We reviewed it with our legal counsel, we looked at the NCAA policies, we looked at Connecticut general statute and came up with the language that we have that was very much consistent with what our colleagues across the country were looking at. In fact, our starting point was actually language that was developed in New Jersey. And so we took that as a starting point for us here in Connecticut, in looking at it as well.

So, our policy has changed, our policy has been updated to include the concept of name, image and likeness, which was new to amateurism rules.

WSHU: What kind of impact will this new change have on student-athletes, and what sports will benefit from this change?

GL: It's hard to forecast what impact it may have at this time. We'll go just on what we know from the past year. Again, this isn't new. We actually took this action back in the winter. So, we've had the policy in place for about a half a year now, but across the country, I'm not aware of any high school athlete that has signed a name, image and likeness deal.

Again, we don't see this as something that will significantly change the landscape of high school sports, but because it is new, having the language down and having a basis for us to go from if a conversation comes up to make sure that a student-athlete does not violate their amateur status, whether it's with the CIAC or with the NCAA, it’s important to protect the interests of the student-athletes that we serve.
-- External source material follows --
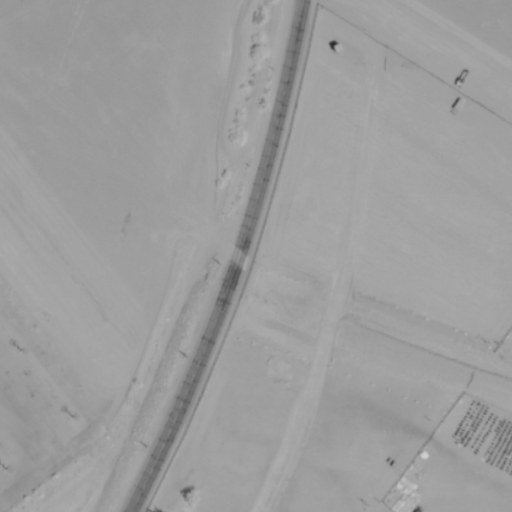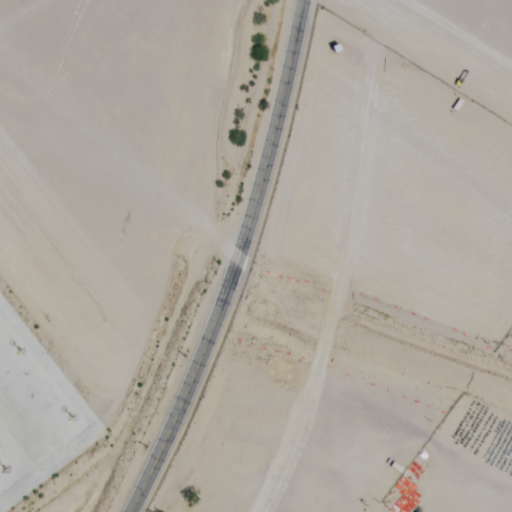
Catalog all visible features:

WSHU: Are you surprised by seeing how much attention this has received since the policy change was announced?

GL: Well, I didn't think we'd see a pandemic either. So, we've come to expect the unexpected, I think, but this has been a long time in the making. I think, if you look back at the collegiate level, some challenges in terms of concerns of equity, on the collegiate level, as well as within gaming worlds, looking at different video games use of the name, image and likeness of college athletes in their games and being able to benefit off of that, but the kids themselves not being able to benefit from the use of their name, image and likeness has really set the groundwork for this.

And so I think this has been coming for quite some time. So we're not as surprised that it's come and that it's here. The best thing that we can do is try to understand it the best we can, as this becomes a concept and be prepared for those discussions if and when they need to take place.